Written task 1 » Copy the Mynydd Carn passage word for word, taking everything from "The Battle of" down to "refuge in Ireland.".
Written task 2 »
Answer these questions from the Mynydd Carn passage:
(a) In what year did Gruffudd ap Cynan make his earlier attempt to claim the kingdom?
(b) From which place in Ireland did Gruffudd launch his 1081 invasion?
(c) At what building did Gruffudd meet Rhys ap Tewdwr?
Written task 3 » Continue the Mynydd Carn passage from where it stops.

>> START Quoted passage

Battle of Mynydd Carn
| Date | 1081 |
| Location | north of St David's (However, see note below) |
| Result | Victory for Gruffudd and Rhys |

Belligerents
- Gruffudd ap Cynan Rhys ap Tewdwr: Trahaearn ap Caradog † Caradog ap Gruffydd †

Casualties and losses
- Unknown, said to be light: Unknown, Trahaearn, Caradog and other notables killed

= Battle of Mynydd Carn =

Historic Welsh military engagement

The Battle of Mynydd Carn took place in 1081, as part of a dynastic struggle for control of the Welsh kingdoms of Gwynedd and Deheubarth. The result of the battle had a radical effect on the history of Wales.

The battle is recorded in the near-contemporary biography of one of the participants, The History of Gruffydd ap Cynan. Gruffudd ap Cynan was a descendant of the traditional ruling house of Gwynedd, and had previously made an attempt to claim the kingdom in 1075, but had been defeated by Trahaearn ap Caradog and forced to take refuge in Ireland.

In 1081, Gruffudd launched an invasion from Waterford in Ireland, having gathered a force of Danes and Irishmen to support his claim. He landed not in Gwynedd but further south near St David's (in what would become the Paladin of Pembrokeshire). At the church of St David's he met with Rhys ap Tewdwr, king of Deheubarth who had shortly before been driven from power by Caradog ap Gruffydd of Glamorgan and Gwent helped by Meilir ap Rhiwallon of Powys and Gruffudd's old nemesis Trahaearn ap Caradog of Gwynedd. Gruffudd and Rhys made a pact and set forth to give battle.

>> END Quoted passage
>> START Supplied information

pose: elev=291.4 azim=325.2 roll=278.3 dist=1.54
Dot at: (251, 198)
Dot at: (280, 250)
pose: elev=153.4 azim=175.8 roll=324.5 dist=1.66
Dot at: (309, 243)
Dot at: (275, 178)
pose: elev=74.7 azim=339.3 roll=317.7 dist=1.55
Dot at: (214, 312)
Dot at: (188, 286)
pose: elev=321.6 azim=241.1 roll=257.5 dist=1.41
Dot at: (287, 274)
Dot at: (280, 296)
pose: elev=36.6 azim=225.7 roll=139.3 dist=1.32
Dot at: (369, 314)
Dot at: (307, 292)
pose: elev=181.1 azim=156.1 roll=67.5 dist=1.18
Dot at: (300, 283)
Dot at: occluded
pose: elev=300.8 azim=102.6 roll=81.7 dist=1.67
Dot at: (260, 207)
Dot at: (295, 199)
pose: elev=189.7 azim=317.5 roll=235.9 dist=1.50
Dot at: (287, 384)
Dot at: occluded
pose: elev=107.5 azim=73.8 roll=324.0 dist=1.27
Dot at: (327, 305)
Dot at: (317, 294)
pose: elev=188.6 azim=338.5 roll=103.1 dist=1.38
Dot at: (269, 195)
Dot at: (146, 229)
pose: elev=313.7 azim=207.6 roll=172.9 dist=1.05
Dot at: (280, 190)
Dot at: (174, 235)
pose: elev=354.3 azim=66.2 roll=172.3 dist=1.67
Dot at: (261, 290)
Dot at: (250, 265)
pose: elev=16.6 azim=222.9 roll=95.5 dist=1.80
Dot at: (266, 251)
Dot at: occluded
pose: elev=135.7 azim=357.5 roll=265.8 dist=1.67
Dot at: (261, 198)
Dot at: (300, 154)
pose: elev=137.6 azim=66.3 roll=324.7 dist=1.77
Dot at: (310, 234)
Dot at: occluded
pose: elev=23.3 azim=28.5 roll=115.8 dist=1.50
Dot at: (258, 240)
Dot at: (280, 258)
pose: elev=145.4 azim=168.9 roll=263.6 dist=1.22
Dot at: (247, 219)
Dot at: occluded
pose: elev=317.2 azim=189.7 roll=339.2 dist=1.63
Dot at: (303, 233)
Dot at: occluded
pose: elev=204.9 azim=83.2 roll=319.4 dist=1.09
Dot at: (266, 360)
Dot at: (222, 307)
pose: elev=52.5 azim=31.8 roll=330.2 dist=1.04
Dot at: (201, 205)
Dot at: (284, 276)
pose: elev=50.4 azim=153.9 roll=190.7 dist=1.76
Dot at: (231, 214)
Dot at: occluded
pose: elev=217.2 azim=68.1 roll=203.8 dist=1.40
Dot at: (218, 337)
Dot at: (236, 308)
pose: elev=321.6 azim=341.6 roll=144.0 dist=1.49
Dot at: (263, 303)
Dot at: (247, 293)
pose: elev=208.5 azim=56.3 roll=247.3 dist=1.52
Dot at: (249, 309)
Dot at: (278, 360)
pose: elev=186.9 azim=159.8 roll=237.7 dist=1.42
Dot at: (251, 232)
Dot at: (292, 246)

>> END Supplied information

Right answer 1 »
The Battle of Mynydd Carn took place in 1081, as part of a dynastic struggle for control of the Welsh kingdoms of Gwynedd and Deheubarth. The result of the battle had a radical effect on the history of Wales.

The battle is recorded in the near-contemporary biography of one of the participants, The History of Gruffydd ap Cynan. Gruffudd ap Cynan was a descendant of the traditional ruling house of Gwynedd, and had previously made an attempt to claim the kingdom in 1075, but had been defeated by Trahaearn ap Caradog and forced to take refuge in Ireland.

Right answer 2 »
(a) 1075
(b) Waterford
(c) The church of St David's

Right answer 3 »
==The battle==
The battle took place about a day's march north of St David's. In the evening Gruffudd and Rhys came up with the forces led by Trahaearn and Caradog ap Gruffydd, who are reported to have had Norman arbalisters in their army. According to his biography, Gruffudd ap Cynan insisted on an immediate attack, overruling Rhys who wished to wait until the following morning. The result was a complete victory for Gruffudd ap Cynan and Rhys ap Tewdwr, with Trahaearn ap Caradog, Caradog ap Gruffydd and Meilir ap Rhiwallon all being killed. (Note: Some sources, including the UK Ordnance Survey maps, place the battle a little southwest of the village of Templeton, about 35 km southeast of St Davids. What seems clear is that the actual location is unknown with any certaintly.)

==Aftermath==
Gruffudd ap Cynan gained control of Gwynedd, and despite later being captured and imprisoned by the Normans for some years, escaped and reigned until 1137 becoming one of the most successful leaders of Gwynedd. Rhys ap Tewdwr regained Deheubarth and reigned until 1093. These two were later to play a prominent part in Welsh resistance to the Normans. The immediate aftermath of the battle helped the Normans who took advantage quickly of this internal Welsh struggle which weakened all the major Welsh kingdoms and killed three of their leaders. Later that year William the Conqueror became the first Norman King to enter Wales and signalled his power by marching straight through modern day South Wales along to St David's. There he received homage from Rhys ap Tewdwr who accepted William's overlordship. The death of Caradog ap Gruffydd split his kingdom leaving it in disarray and helped ensure Norman dominance of the lowlands of Gwent and Glamorgan leading to the effective collapse of what had formerly been one of the most powerful Welsh kingdoms.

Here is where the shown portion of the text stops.